The White House on Friday adamantly denied House Speaker Nancy Pelosi’s claim that it leaked plans for a delegation's proposed commercial flight to Afghanistan, as details from a State Department cable cautioning her office about the trip raised further questions about the allegation.
Pelosi’s office, however, maintained that the administration had in fact leaked the details to the media.
“We were contacted by reporters this morning with multiple Administration sources saying that the CODEL was proceeding on commercial air,” spokesman Drew Hammill told Fox News.
Hammill had said earlier Friday that Trump endangered the delegation by first publicizing the trip when he denied the delegation a military aircraft due to the partial government shutdown, then leaking the plans -- necessitating a postponement.
The White House called the leak claim a “flat out lie,” while another official called it “asinine.”
Pelosi’s accusation appeared to be at least partially challenged by details of a cable sent by the State Department in Kabul to Washington recommending she postpone the travel.
Fox News is told that the cable cited Afghan media reporting about the president's suggestion to fly commercially. The cable, according to sources, noted the delegation had requested authorization to purchase 17 tickets over unclassified systems and advised that their travel would not be a secret. Urging her to postpone, the cable also noted that because few airlines fly into Kabul, their arrival time would also be easy to predict.
“When the Speaker of the House and about 20 others from Capitol Hill decide to book their own commercial flights to Afghanistan, the world is going to find out. The idea we would leak anything that would put the safety and security of any American at risk is a flat out lie,” a senior White House official said.
Trump had initially denied permission for a military transport on Thursday, citing the historic shutdown and urging her to remain in Washington and negotiate a way out of the stalemate.
“Obviously, if you would like to make your journey by flying commercial, that would certainly be your prerogative,” he wrote in the letter, which came after Pelosi called for Trump to delay his State of the Union address amid the impasse.

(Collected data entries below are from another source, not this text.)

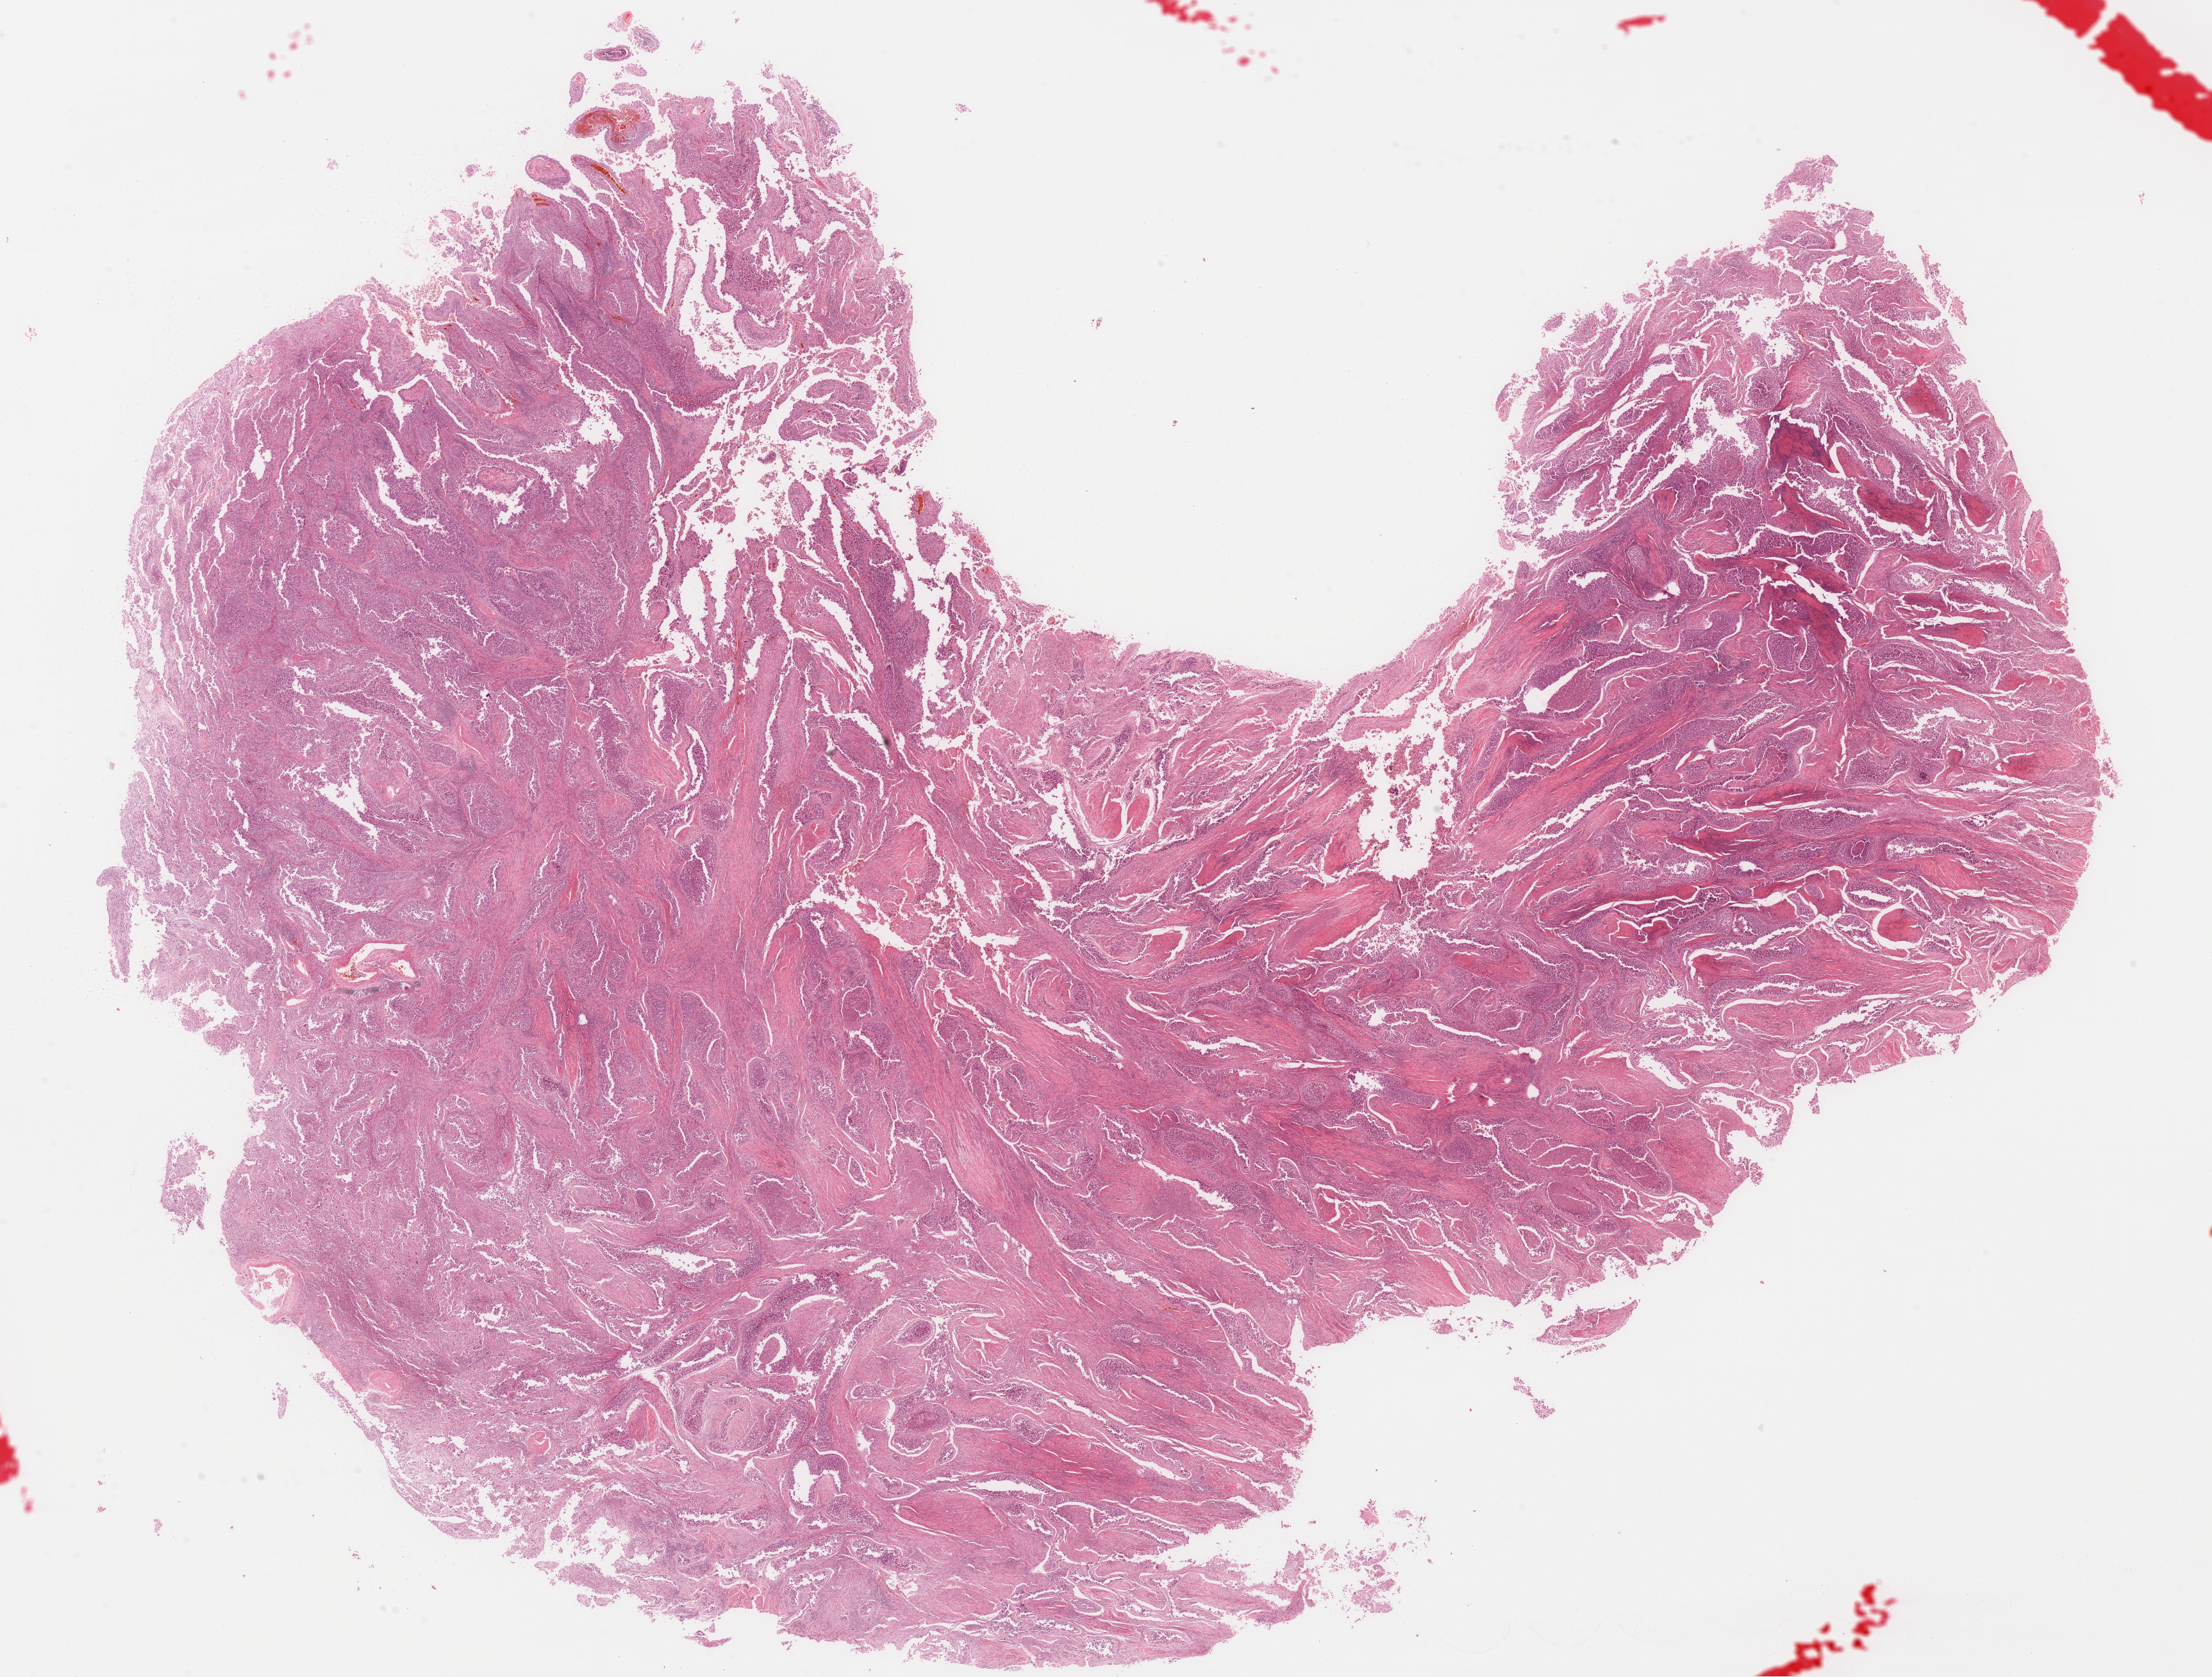
H&E-stained whole-slide image — whole scanned area (about 27.1 x 20.6 mm, acquisition: 40x scan) shown as a low-resolution overview, formalin-fixed paraffin-embedded (FFPE) diagnostic section, sample: primary tumour, bladder. Male, age 66 years at initial diagnosis.
Diagnosis: Papillary transitional cell carcinoma.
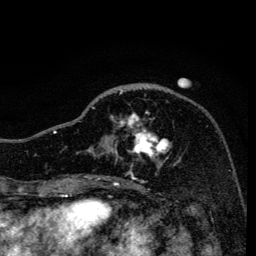
Breast MRI, one axial slice. Position 48 of 134 along the scan axis. Cropped to one breast. Dynamic contrast-enhanced series, time point 2 of 6 at this slice position (early post-contrast). 3 T. TE 4.2 ms, TR 8.6 ms. 256 × 256 image matrix, field of view 160 × 160 mm. Female patient.
Structures marked on this image (semi-automatically segmented with operator editing):
- enhancing-tissue mask used for the functional tumour volume (all voxels passing the contrast-enhancement thresholds inside the analysis volume; usually the tumour): bounding box (x1, y1, x2, y2) in pixels: (91, 91, 172, 171)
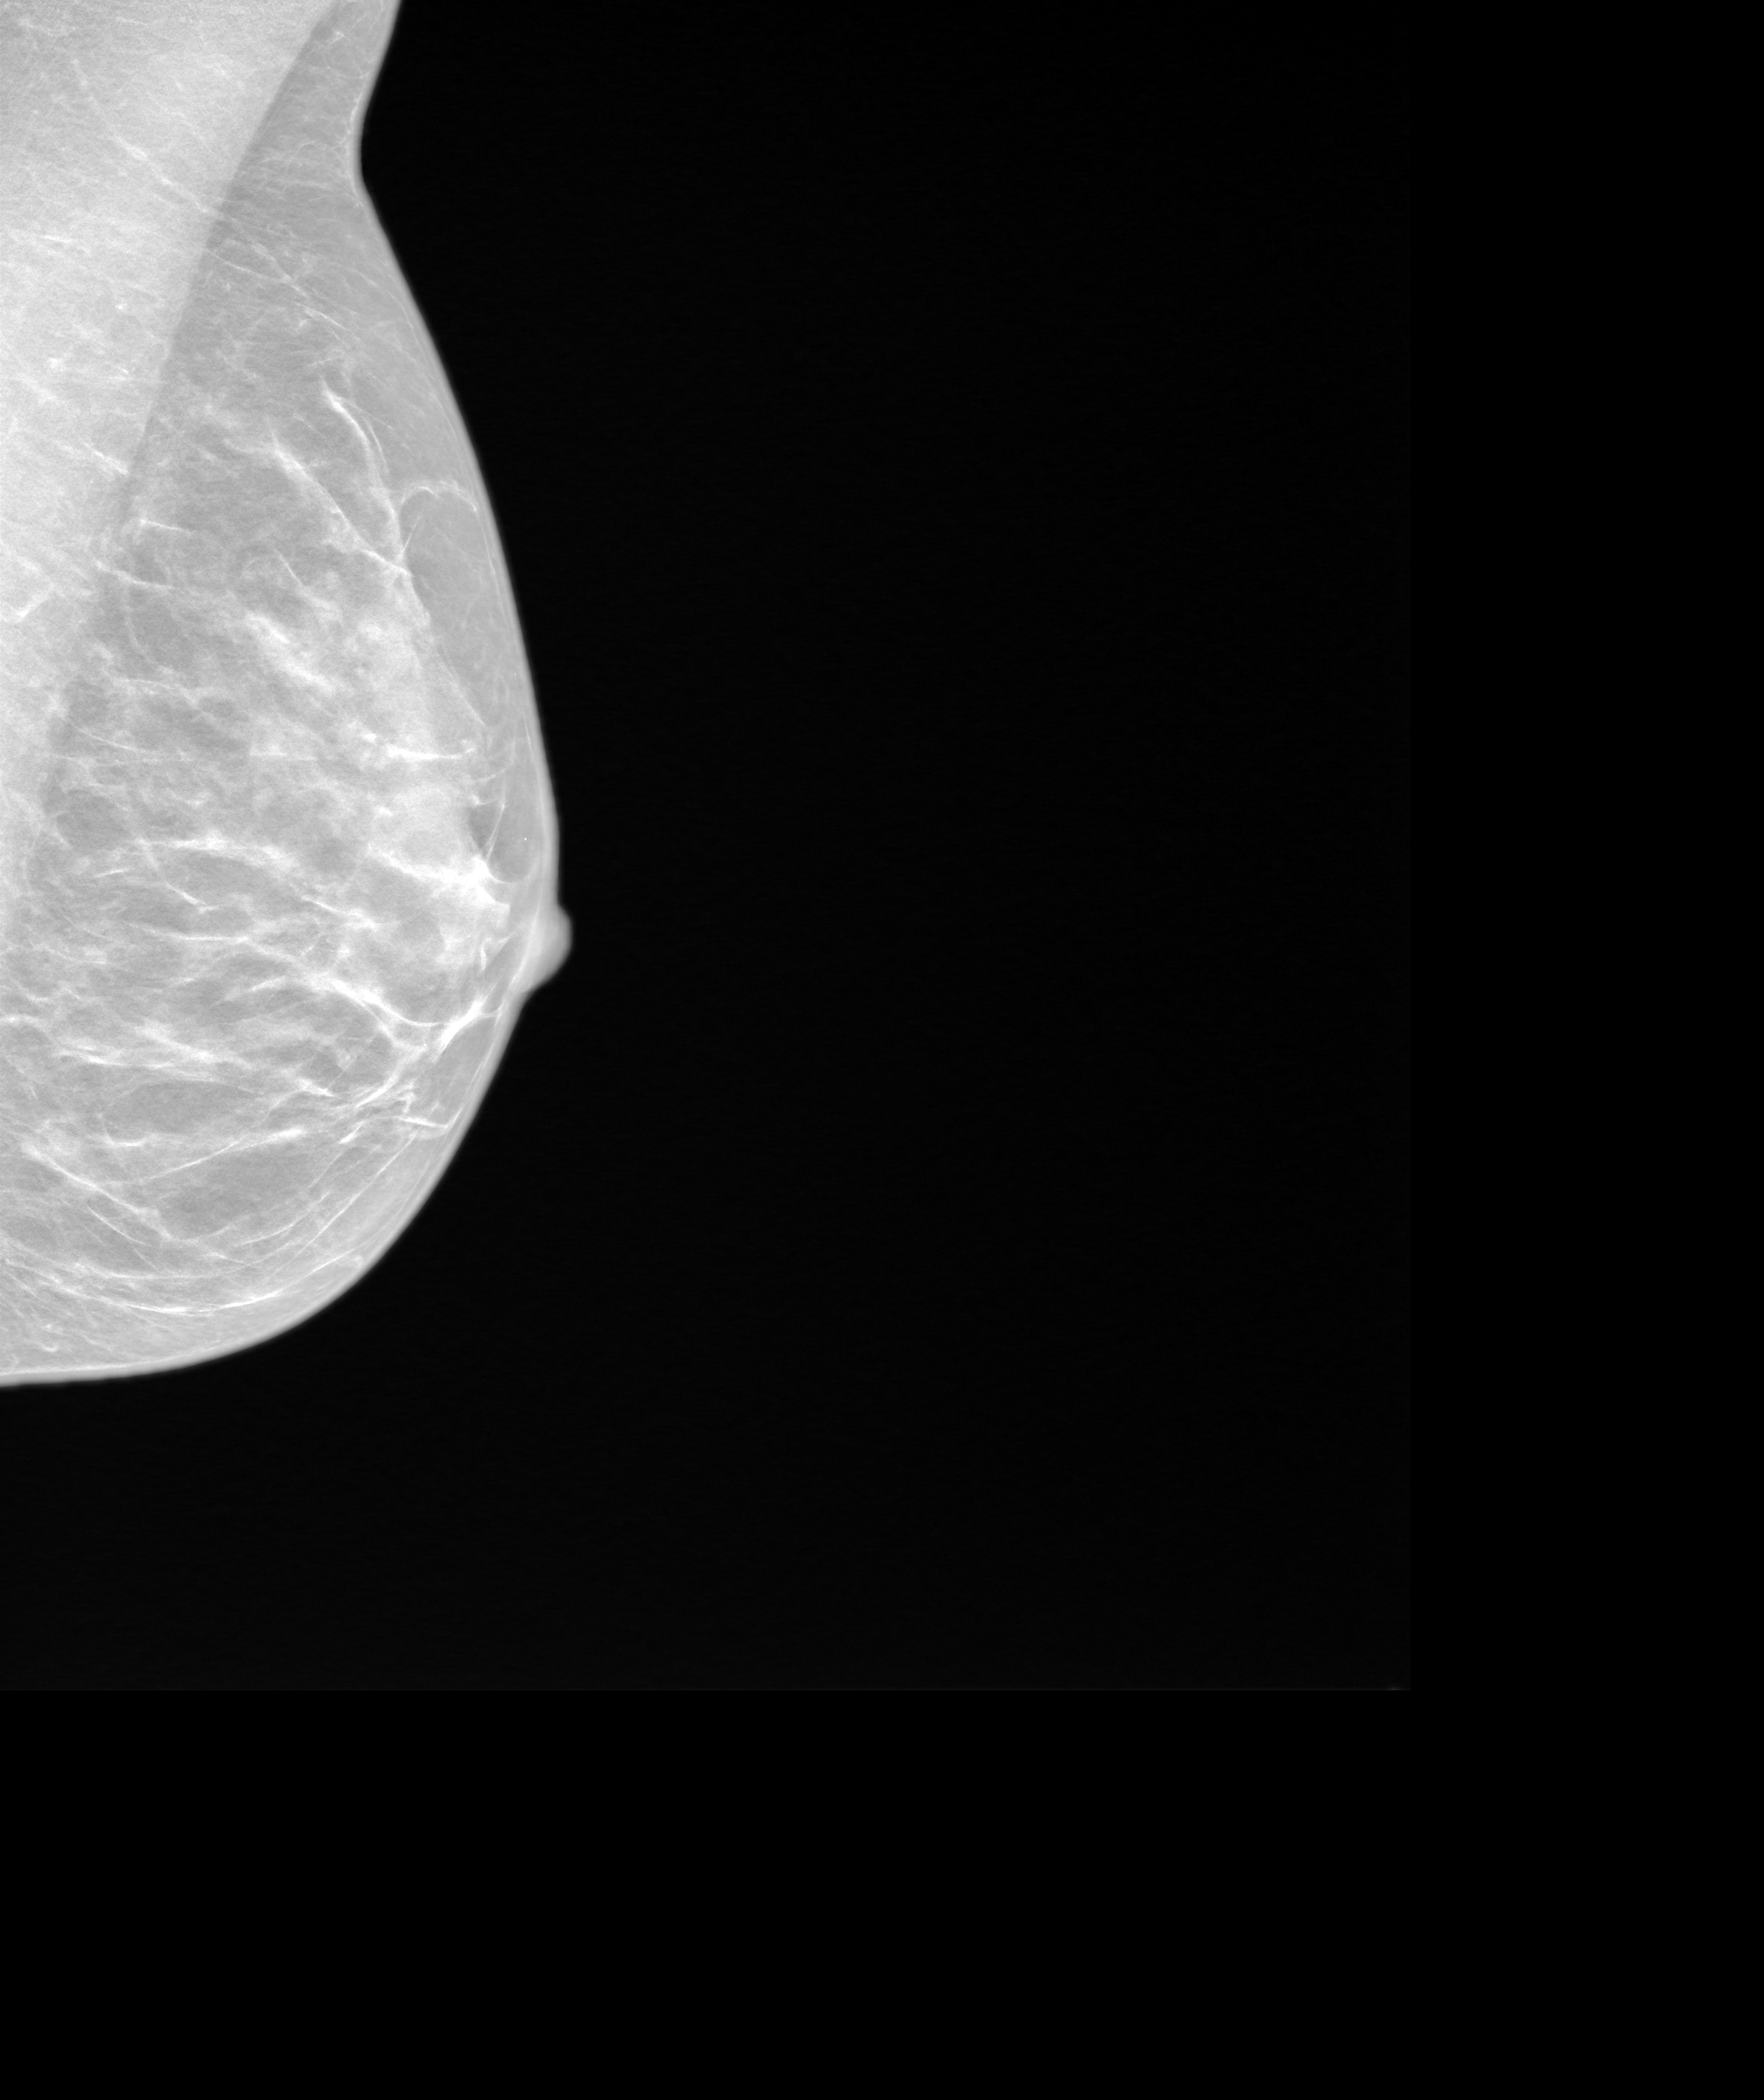
Screening examination, system: SenoIris_1SP2(440). Female patient, age 66 years.
Image type: synthesized 2-D view from tomosynthesis. Breast: left. Projection: mediolateral oblique (MLO) view.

Hammill said Friday that the State Department told them overnight that Trump’s announcement "significantly increased the danger to the delegation and to the troops, security, and other officials supporting the trip” before they learned about the alleged leak to the media.
Meanwhile, the head of the White House budget office issued a memo Friday instructing all agencies that: "Under no circumstances during a government shutdown will any government owned, rented, leased, or chartered aircraft support any Congressional delegation, without the express written approval of the White House Chief of Staff."
Trump ramped up his criticism of Pelosi earlier Friday via Twitter, saying: “Why would Nancy Pelosi leave the Country with other Democrats on a seven day excursion when 800,000 great people are not getting paid.”
The contentious back-and-forth suggests that both sides are only digging in in their respective positions over the shutdown. Democrats and Republicans have been at a stalemate over funding for a wall on the southern border. Trump has demanded almost $6 billion in funding for a wall or barrier, but Democrats have balked at that request -- and have only agreed to less than $2 billion for general border security.